MONSIGNOR DELPINI FA IL SUO INGRESSO UFFICIALE A MILANO

Il 144° vescovo di Milano come da tradizione, alla vigilia della solennità di Sant’Anatalo e di tutti i Santi vescovi milanesi viene accolto in Duomo dopo essere entrato a Sant’Eustorgio.

Plena est terra gloria eius” Tutta la terra è piena della gloria di Dio, è lo striscione issato sulla porta centrale del Duomo per accogliere monsignor Mario Delpini, nuovo arcivescovo di Milano. Domenica 24 settembre il programma della nuova guida spirituale della città è ricco di eventi dalla celebrazione al mattino della Messa con i carcerati di Opera, per fare tappa alla Basilica di Sant’Eustorgio alle 16.00 a baciare le reliquie di Eustorgio, Magno e Onorato, i primi vescovi di Milano e a benedire duecento catecumeni adulti che stanno per ricevere il battesimo e poi l’ingresso in Duomo alle 17.00 accolto dall’arcivescovo uscente Scola e dalle autorità cittadine sia ecclesiastiche sia civili dove presidierà il Pontificale solenne.

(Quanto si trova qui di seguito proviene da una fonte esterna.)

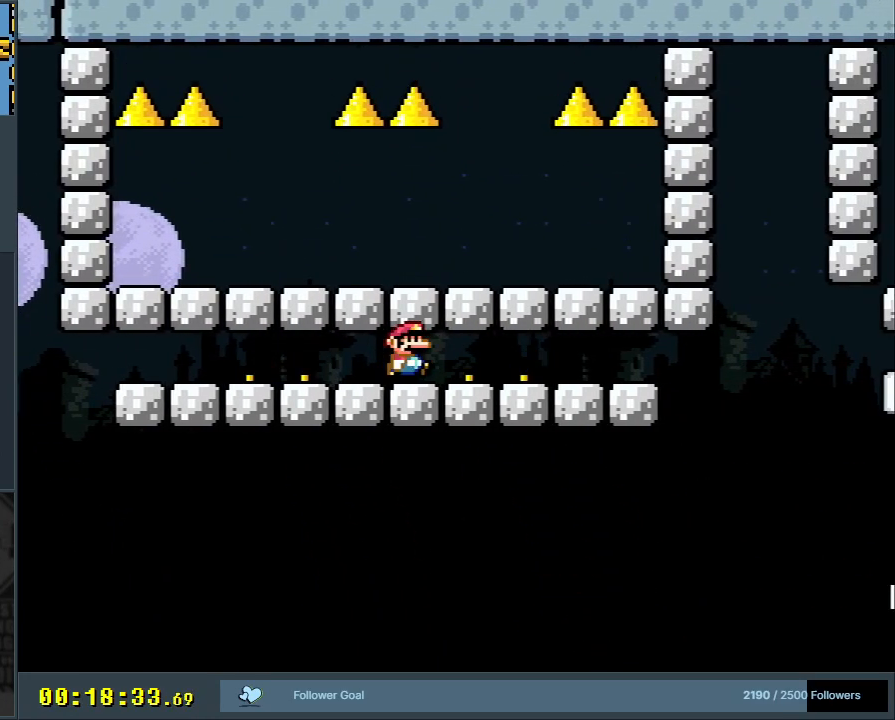
{"buttons": ["A", "X"], "events": [[217, "DPAD_RIGHT", "up"], [300, "DPAD_LEFT", "down"], [400, "DPAD_LEFT", "up"]]}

Don Mario” come qualcuno lo chiama e a lui sembra non dispiacere affatto, ha già iniziato a farsi conoscere per la sua ironia tagliente e per le sue battute e frasi capaci di sintetizzare un pensiero e rimanere impresse. Il riferimento nelle sue prediche ad aneddoti in cui racconta di una vera o presunta “zia” cattura ragazzi e anziani. In uno dei suoi libri “Vocabolario della vita quotidiana” che sarà in edicola nel giorno del suo insediamento tratteggia dei quadri di ordinaria vita parrocchiale in cui passa in rassegna “vizi e virtù” di parroci e fedeli della domenica. Ne emergono tratti che fanno sorridere, come l’abitudine della Maria “tencia” di spettegolare sui guai che la gente le racconta fuori di messa; o il fare brontolone del sacrista Peppino che non vuole mai lasciare il passo a “quelli nuovi”; ma dietro l’ironia il neo Arcivescovo stigmatizza debolezze e piccole cattiverie che danneggiano la vita di quella Chiesa che lui desidera "libera, lieta, unita e gioiosa", e invita fedeli e pastori, catechisti e genitori, giovani e anziani a “collaborare”, concedersi “ascolto”, far spazio alle novità, “perdonare”, “sperare”, vero vocabolario della quotidianità.